Fuchs Cradles of Western Civilization Dispatch


Saturday, March 10, 2001

Well, since I've gotten into the business of plugging things (ewav.com, followRyan.com—he's got some cool new content up, btw, now that he's been publicized, including reverential ruminations on the institution of the roadtrip), I thought I may as well plug this spectacular band that I've been completely adoring lately (and wouldn't mind seeing succeed, if only so they'll keep making records). Take a listen to Collide, at:

     http://www.collide.net/aural/

If you don't fall in love after listening to "monochrone," well, then, I guess you're not me.

In the books department, I'm currently all bothered about Robert Wright's The Moral Animal. If you're an evolutionary psychology junkie like I am, this will really do it for you. If you're new to evo-psycho (which provides, after a few millennia of buildup, the correct answers to the abiding and central questions of why we think, feel, and act the ways we do—in a word, how the human, and its neat little mind, came to be), this is a great intro survey. It's a little on the cynical side as Wright explains all our most treasured morals and principles as simple adaptations for Darwinian advantage; but he does manage to end on a pretty hopeful note (if you don't mind ethical utilitarianism too much). He's also a fine, very entertaining writer. This book rocks.

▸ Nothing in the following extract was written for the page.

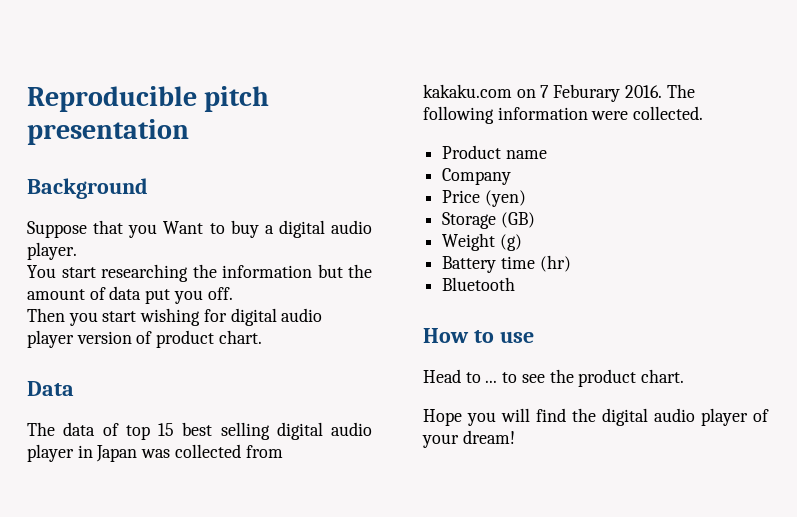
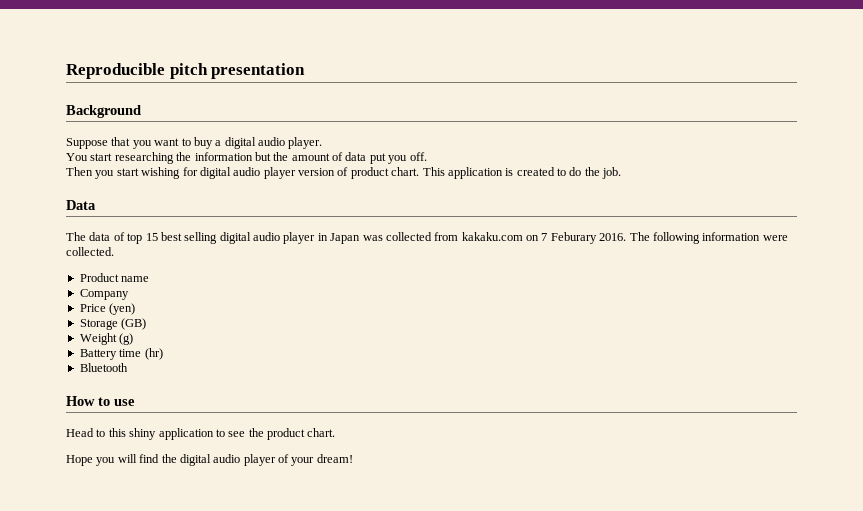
[163,221,204,234] Want -> [154,138,180,146] want
(262, 337) none -> [422,167,622,179] This application is created to do the job.
[485,380,498,383] ... -> [108,428,214,440] this shiny application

Okay, I have to confess I'm starting to get pretty jacked about this trip (right! the trip). Rome is going to be utterly awe-inspiring: the Sistine Chapel—Michelangelo four years on his back depicting the entire history of the world up until Christ, putting down every brush stroke of what is generally agreed to be the greatest work of art by any single human being (you know this image? right); St. Peter's—the richest and most impressive church in Christendom, the room two football fields long, the dome at the end a football field high, building by Michelangelo, interior design by Bernini (Sara: "after the Vatican, you'll be all done seeing churches, forever"); Constantine's Arch; the Baths of Diocletian; damn. And on top of everything else, I've just read that on our second night in town, the Pope will be leading a torchlit Good Friday procession ("Venerdi Santa") from the Collosseum past the Roman Forum and up Palantine Hill.

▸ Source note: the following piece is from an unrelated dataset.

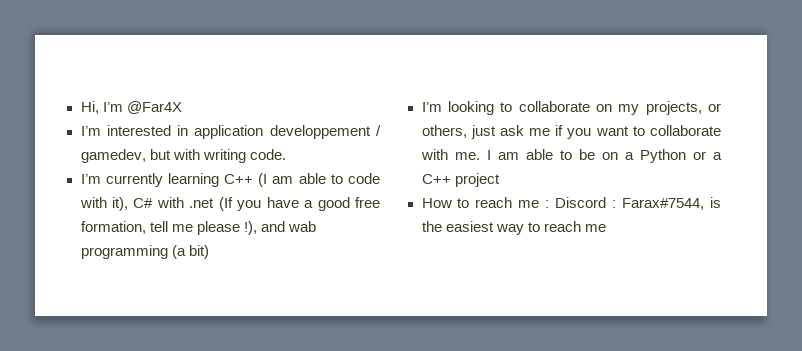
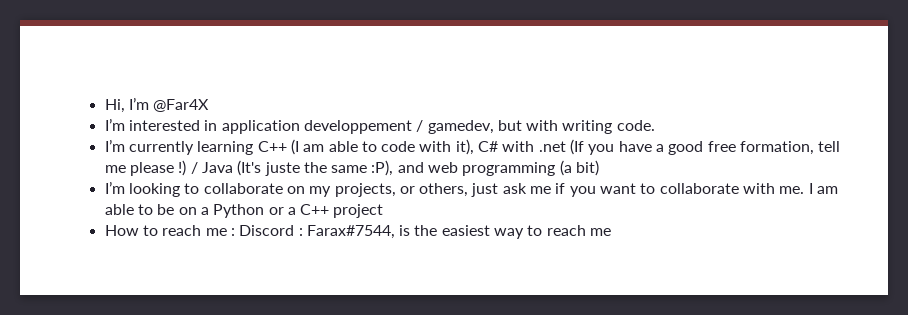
[243,221,316,235] !), and wab -> [178,160,459,176] !) / Java (It's juste the same :P), and web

After that, the Greek Islands: the ruins on Delos, which was "considered by the ancient Greeks to be the holiest of sanctuaries"; Santorini's cliff-faced crescent isle, enclosing the pure blue waters of its caldera; Hios, with Nea Moni, an 11th-century Byzantine monastery, and the mastic villages in the south, among the finest medieval towns in Greece. And I think we're going to have just enough time on Mikonos to run by "Super Paradise," a gay, nude beach with nonstop blaring pop music—and how could you conceivably go through life having passed that up? (Though some of my travel companions may harbor divergent sentiments.)

So, Friday night was only nominally Friday night for me—our delivery date for this NTT project I've been afflicted with is 3/15. Thus, I'm spending all weekend in a large testing lab, installing and configuring software that's a little too complex for me to really understand, plugging in new functionality that I'm also a little fuzzy on, and all of it in a language I speak very, very poorly (Japanese). Notwithstanding anticipation of all that, I spent Friday night with a big pile of guidebooks and an exacto knife. Talk about unnatural seeming—chopping up books! At any rate, I've lightened my travel library by several pounds and a good number of cubic inches.

One other thing I'm preparing for this trip: my body. The fact of the matter is, I gained over 20 pounds after starting this job (14 months ago). My problem was in two parts: I had a job that A) deeply depressed me, and B) provided me with unlimited quantities of every manner of free food. So, it was constantly like, "Hmm, should I go deal with this issue being flogged by our psychotic CEO? Or should I stay here in my cube eating chocolate-covered granola bars, burritos, and Haagen Dazs bars? Well, I guess that question pretty much answers itself." But the net result was a fully-inflated version of Fuchs. I eventually got over (mostly) my longstanding inability to resist free food, and have made several decent lunges at getting back toward my fighting weight. However, now, finally, I'm really sick of carrying around body fat, and I'm going for the gold: daily vigorous workouts, combined with a food-free diet (low in saturated foods 8^), until departure. Soon, I will have a body that I hope to find much more comfortable to be in; and I can go enjoy being in it on Greek beaches. Vain but true.

Working on NTT, btw, has once again illustrated that I have one, small foreign language center of my brain (where every word is made interoperable amongst languages). When I busted out with a few comments to someone from our Tokyo office, she was like, "You speak Japanese?" And I was like, "Un sukoshi." (Hint: the latter word is Japanese for "little," but the former is not a Japanese indefinite article; that I'm aware of).

Well, back to shoveling polyglot bits into the ole info smelting mill. Hope everyone out there is having a weekend.